I can see that this is another spot where we're having trouble seeing
eye-to-eye.  I am convinced that it is correct (and have was several
e-mails ago), but I still don't like the way it's structured.  I may
send a "clean-up" patch or two after things have landed and we can
argue about the structure then.  However, for the sake of getting
things merged,

Reviewed-by: Jason Ekstrand <jason.ekstr...@intel.com>

>> Hence my original comment about things getting out of sync.  In
>> reality, all of those decisions have already been made by
>> brw_lower_mesa_image_format, this code is just doing what it needs to
>> do to go from format A to format B.
>>
>>>> which, while in the same namespace, are in a different file.

§ **RECORDS PROVIDED**
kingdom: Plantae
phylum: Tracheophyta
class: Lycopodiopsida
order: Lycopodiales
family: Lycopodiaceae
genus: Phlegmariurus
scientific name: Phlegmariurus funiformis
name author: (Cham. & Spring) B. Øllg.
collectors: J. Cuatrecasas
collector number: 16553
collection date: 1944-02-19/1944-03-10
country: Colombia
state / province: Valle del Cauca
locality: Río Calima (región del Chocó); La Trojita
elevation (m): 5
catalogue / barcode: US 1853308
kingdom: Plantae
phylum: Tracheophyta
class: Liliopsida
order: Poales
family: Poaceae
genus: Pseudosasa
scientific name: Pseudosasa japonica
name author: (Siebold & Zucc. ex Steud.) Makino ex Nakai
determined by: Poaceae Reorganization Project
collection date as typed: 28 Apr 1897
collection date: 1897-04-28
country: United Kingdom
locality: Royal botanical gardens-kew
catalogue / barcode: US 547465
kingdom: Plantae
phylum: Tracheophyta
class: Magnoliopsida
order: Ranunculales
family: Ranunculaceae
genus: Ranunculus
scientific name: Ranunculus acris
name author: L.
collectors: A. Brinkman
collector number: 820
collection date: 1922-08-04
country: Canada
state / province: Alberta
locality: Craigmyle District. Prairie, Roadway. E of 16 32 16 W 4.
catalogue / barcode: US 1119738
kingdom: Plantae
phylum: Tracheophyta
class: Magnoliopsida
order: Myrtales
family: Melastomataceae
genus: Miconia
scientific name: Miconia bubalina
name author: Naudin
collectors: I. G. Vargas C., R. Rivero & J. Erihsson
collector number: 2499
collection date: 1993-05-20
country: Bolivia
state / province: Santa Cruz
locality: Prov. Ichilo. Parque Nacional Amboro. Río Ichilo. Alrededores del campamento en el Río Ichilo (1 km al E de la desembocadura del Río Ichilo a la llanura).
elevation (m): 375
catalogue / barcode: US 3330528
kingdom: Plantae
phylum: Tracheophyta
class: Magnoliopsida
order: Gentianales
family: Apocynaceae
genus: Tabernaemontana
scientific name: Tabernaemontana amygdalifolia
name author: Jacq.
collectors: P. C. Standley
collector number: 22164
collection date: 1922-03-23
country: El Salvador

§ **TASK REQUIREMENTS**
Answer these from the code review reply:
1. What kind of patch does the writer say they may send after things have landed?
2. Whose name appears on the "Reviewed-by" line?
3. In the quoted lines, what has already made "all of those decisions"?
The items aren't needed for this.

§ **REPLY TO THE EXERCISE**
1. A "clean-up" patch (or two).
2. Jason Ekstrand.
3. brw_lower_mesa_image_format.